American writer and lecturer on art

George H. Kriehn, Ph.D. (April 19, 1868 – September 17, 1944) was an American writer and lecturer on art.

==Biography==
George Kriehn was born as third of five children in Lexington, Missouri. His father August Georges Krien had married Amelia Meyer and he was dry goods merchant. George graduated in 1887 from William Jewell College. He traveled and studied in various cities in Europe. He received his Ph.D. from the University of Strasbourg.

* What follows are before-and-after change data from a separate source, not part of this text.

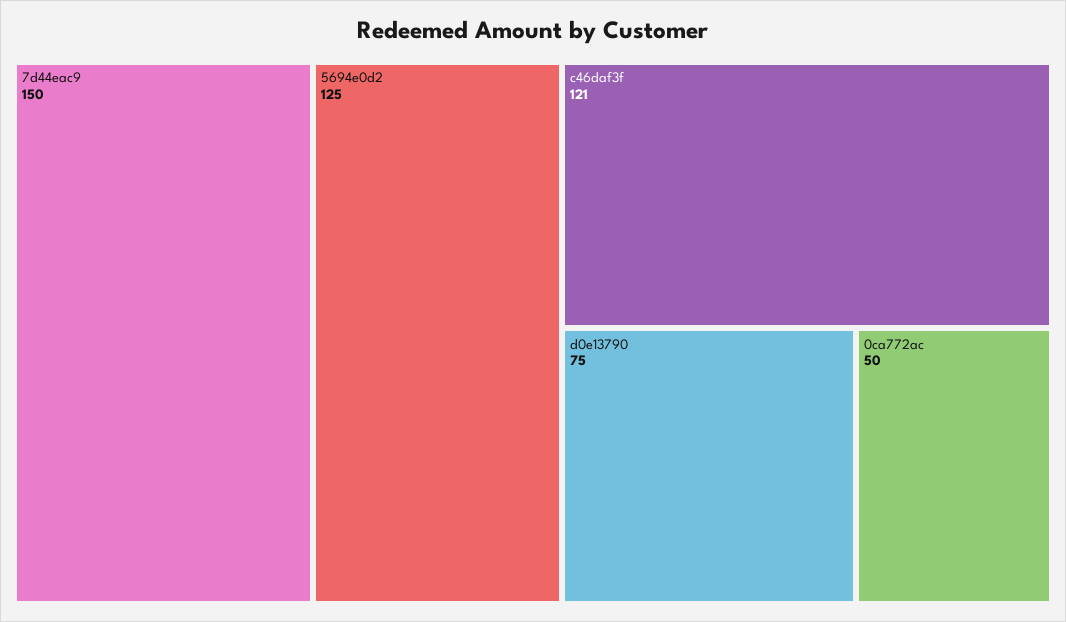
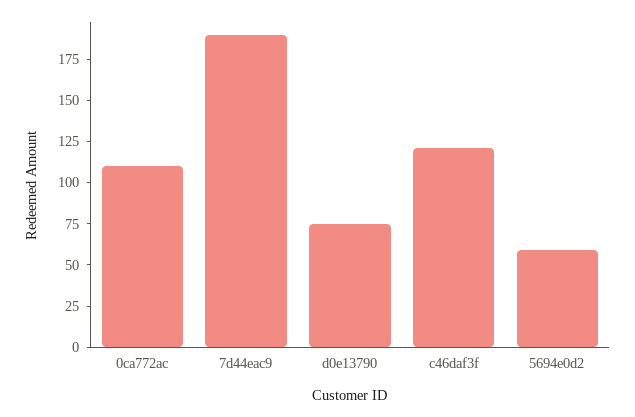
  {
-   "7d44eac9": 150,
+   "7d44eac9": 190,
-   "5694e0d2": 125,
+   "5694e0d2": 60,
    "c46daf3f": 121,
    "d0e13790": 75,
-   "0ca772ac": 50
+   "0ca772ac": 110
  }

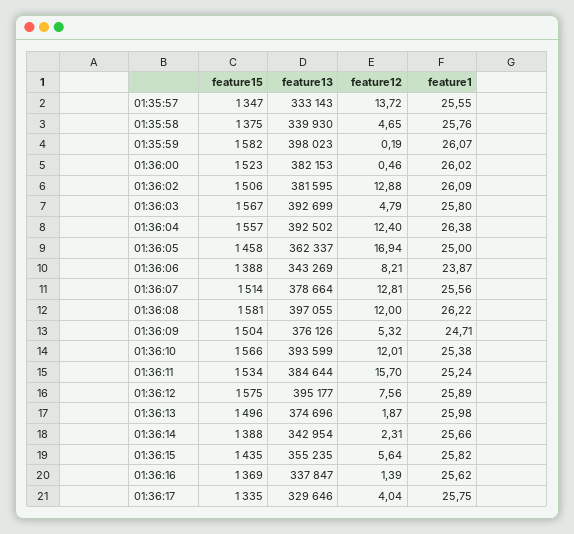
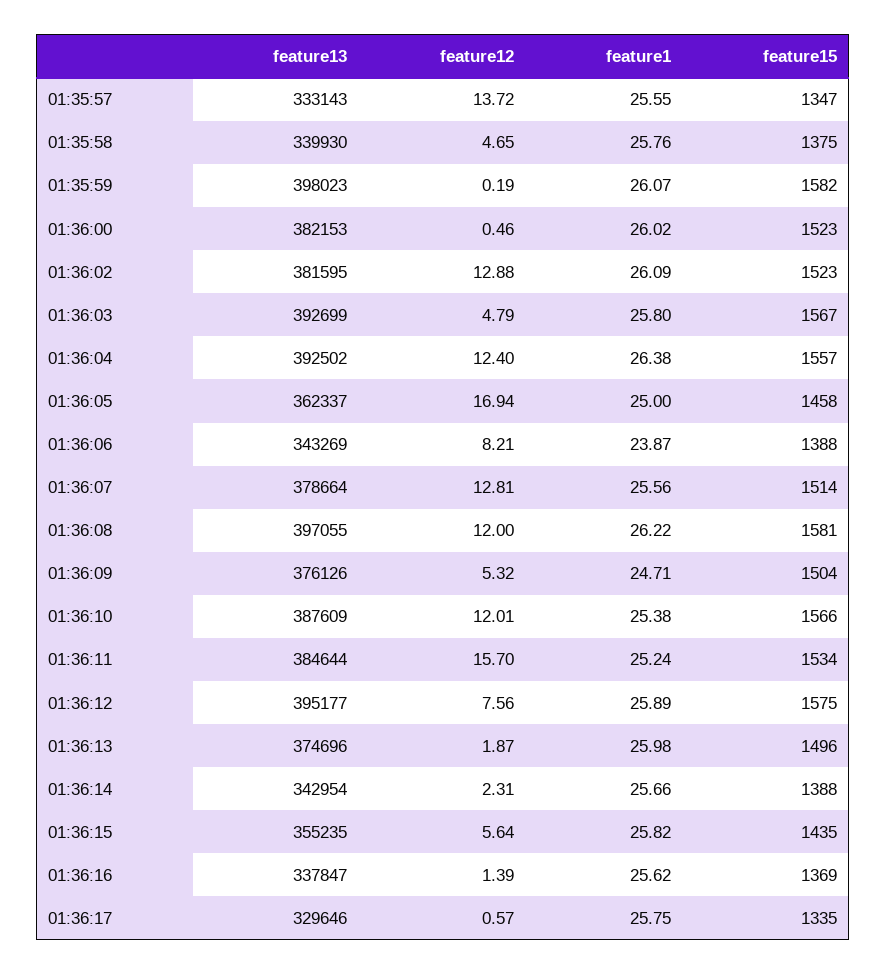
  {
    "feature15": {
      "01:35:57": 1347,
      "01:35:58": 1375,
      "01:35:59": 1582,
      "01:36:00": 1523,
-     "01:36:02": 1506,
+     "01:36:02": 1523,
      "01:36:03": 1567,
      "01:36:04": 1557,
      "01:36:05": 1458,
      "01:36:06": 1388,
      "01:36:07": 1514,
      "01:36:08": 1581,
      "01:36:09": 1504,
      "01:36:10": 1566,
      "01:36:11": 1534,
      "01:36:12": 1575,
      "01:36:13": 1496,
      "01:36:14": 1388,
      "01:36:15": 1435,
      "01:36:16": 1369,
      "01:36:17": 1335
    },
    "feature13": {
      "01:35:57": 333143,
      "01:35:58": 339930,
      "01:35:59": 398023,
      "01:36:00": 382153,
      "01:36:02": 381595,
      "01:36:03": 392699,
      "01:36:04": 392502,
      "01:36:05": 362337,
      "01:36:06": 343269,
      "01:36:07": 378664,
      "01:36:08": 397055,
      "01:36:09": 376126,
-     "01:36:10": 393599,
+     "01:36:10": 387609,
      "01:36:11": 384644,
      "01:36:12": 395177,
      "01:36:13": 374696,
      "01:36:14": 342954,
      "01:36:15": 355235,
      "01:36:16": 337847,
      "01:36:17": 329646
    },
    "feature12": {
      "01:35:57": 13.72,
      "01:35:58": 4.65,
      "01:35:59": 0.19,
      "01:36:00": 0.46,
      "01:36:02": 12.88,
      "01:36:03": 4.79,
      "01:36:04": 12.4,
      "01:36:05": 16.94,
      "01:36:06": 8.21,
      "01:36:07": 12.81,
      "01:36:08": 12,
      "01:36:09": 5.32,
      "01:36:10": 12.01,
      "01:36:11": 15.7,
      "01:36:12": 7.56,
      "01:36:13": 1.87,
      "01:36:14": 2.31,
      "01:36:15": 5.64,
      "01:36:16": 1.39,
-     "01:36:17": 4.04
+     "01:36:17": 0.57
    },
    "feature1": {
      "01:35:57": 25.55,
      "01:35:58": 25.76,
      "01:35:59": 26.07,
      "01:36:00": 26.02,
      "01:36:02": 26.09,
      "01:36:03": 25.8,
      "01:36:04": 26.38,
      "01:36:05": 25,
      "01:36:06": 23.87,
      "01:36:07": 25.56,
      "01:36:08": 26.22,
      "01:36:09": 24.71,
      "01:36:10": 25.38,
      "01:36:11": 25.24,
      "01:36:12": 25.89,
      "01:36:13": 25.98,
      "01:36:14": 25.66,
      "01:36:15": 25.82,
      "01:36:16": 25.62,
      "01:36:17": 25.75
    }
  }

During his studies in Zurich he met Luise Morell; they married on March 30, 1890. He left his wife and their child, Marie-Luise, and returned to the United States. He remained in contact with his wife at least until 1908. In 1912, he married a second time, to Evelyn Van Norman, from Canada. There is no evidence that he got divorced from his first wife.

He was employed at Johns Hopkins (1892–94) and at Stanford (1894–98). He resided in New York after 1901. In 1907, he became staff lecturer at the Woman's Art School of Cooper Union. Columbia appointed him extension lecturer on art in 1912. He wrote: The English Rising in 1450 (1892). He edited and translated Muther's History of Painting (two volumes, 1909) and revised Fergusson's History of Architecture (two volumes, 1910).